● Text passage:
────────────────
Yan Lianke has based his works mainly on the most basic and universal values of people, such as human rights and freedom against the violence of the state and the system; he is an uncommon writer who has never yielded to any sanctions and disadvantages resulting from this. In his book Silence and Rest: Chinese Literature in My Experience (2014), he once pointed out “in the reality of China today, it is difficult to say that a writer without a work prohibited from publication and distribution is a true writer.” While most of Chinese writers abandon the essential responsibility to represent their time and people as a writer and their ‘bizarre stories’ which are produced as a craft by adjusting Western novel aesthetics to the existing storytelling tradition dominate the publishing market, Yan Lianke whose literary works have been of critical writings based on reality consistently for his 40-year career could be said as a Chinese representation of Lee Hochul’s literary practice.
Among contemporary Chinese writers, Yan Lianke is the most prolific writer with the largest volume of works who has kept on creation steadily for nearly forty years. His creations are not limited to novels; his other forms of writing, such as prose and theory, have been also acknowledged as well in each field. Especially in his essay Discovering Fiction (2011), he suggested the idea “mythorealism” and it is highly regarded as pioneering a new area of contemporary Chinese novel aesthetics.
After being selected as the recipient of the 6th Lee Hochul Literary Prize for Peace, Yan Lianke said in his acceptance speech that “Just as pain and wounds, and beauty and light cannot be separated from each other, so my writing is deeply intertwined with reality and all the plight of people in the world,” adding that he will continue to write as always and keep his pen and paper for the rest of his life.
Yan Lianke currently lives in Beijing and works as a professor at the School of Literary Studies, Renmin University of China.
Jang Mari (1967~)
The Special Award Laureate of the 6th Lee Hochul Literary Prize for Peace
Jang Mari (1967~)
Born in 1967, in Buan, Jeonbuk, Jang Mari completed the PhD course in Literature and Creative Writing in Wonkwang University. Since her mid-30s, Jang started writing novels in earnest and made her debut with the short story “Blow the Spring Wind” in Munhaksasang. From then on, she deals with social problems and the shadows of the era through her works. Jang’s major works include Sunset Blues — selected as a Problem Novel of the Year in 2010 and of which heme is based on the Saemangeum development —, How to Get Married Twice (co-authored) — the story of a family of nine people —, Blind — a family narration that tells a traumatic story of the children suffering from the mistakes of their parents—, and The Strangers in Siberia, the most recent work of hers that unfolds an epic spanning South and North Korea and Russia with the backdrop of a logging site in Siberia.
────────────────
● Task item:
Output, word for word, everything in the text about the prize laureates from "After being selected" down to "of his life.". The data comes from a different source than the text about the prize laureates.

● Record excerpts:
────────────────
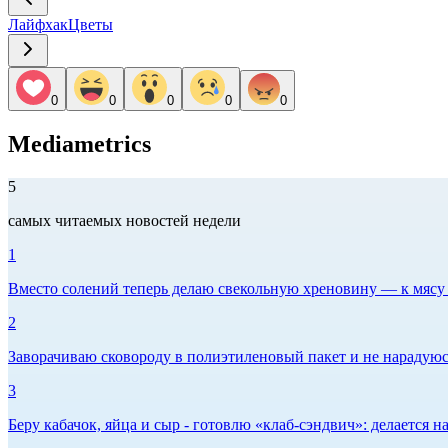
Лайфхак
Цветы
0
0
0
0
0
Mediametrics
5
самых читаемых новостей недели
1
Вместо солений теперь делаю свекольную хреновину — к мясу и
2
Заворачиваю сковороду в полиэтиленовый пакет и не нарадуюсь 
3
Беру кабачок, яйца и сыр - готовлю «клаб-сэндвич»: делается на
────────────────
● Expected answer:
After being selected as the recipient of the 6th Lee Hochul Literary Prize for Peace, Yan Lianke said in his acceptance speech that “Just as pain and wounds, and beauty and light cannot be separated from each other, so my writing is deeply intertwined with reality and all the plight of people in the world,” adding that he will continue to write as always and keep his pen and paper for the rest of his life.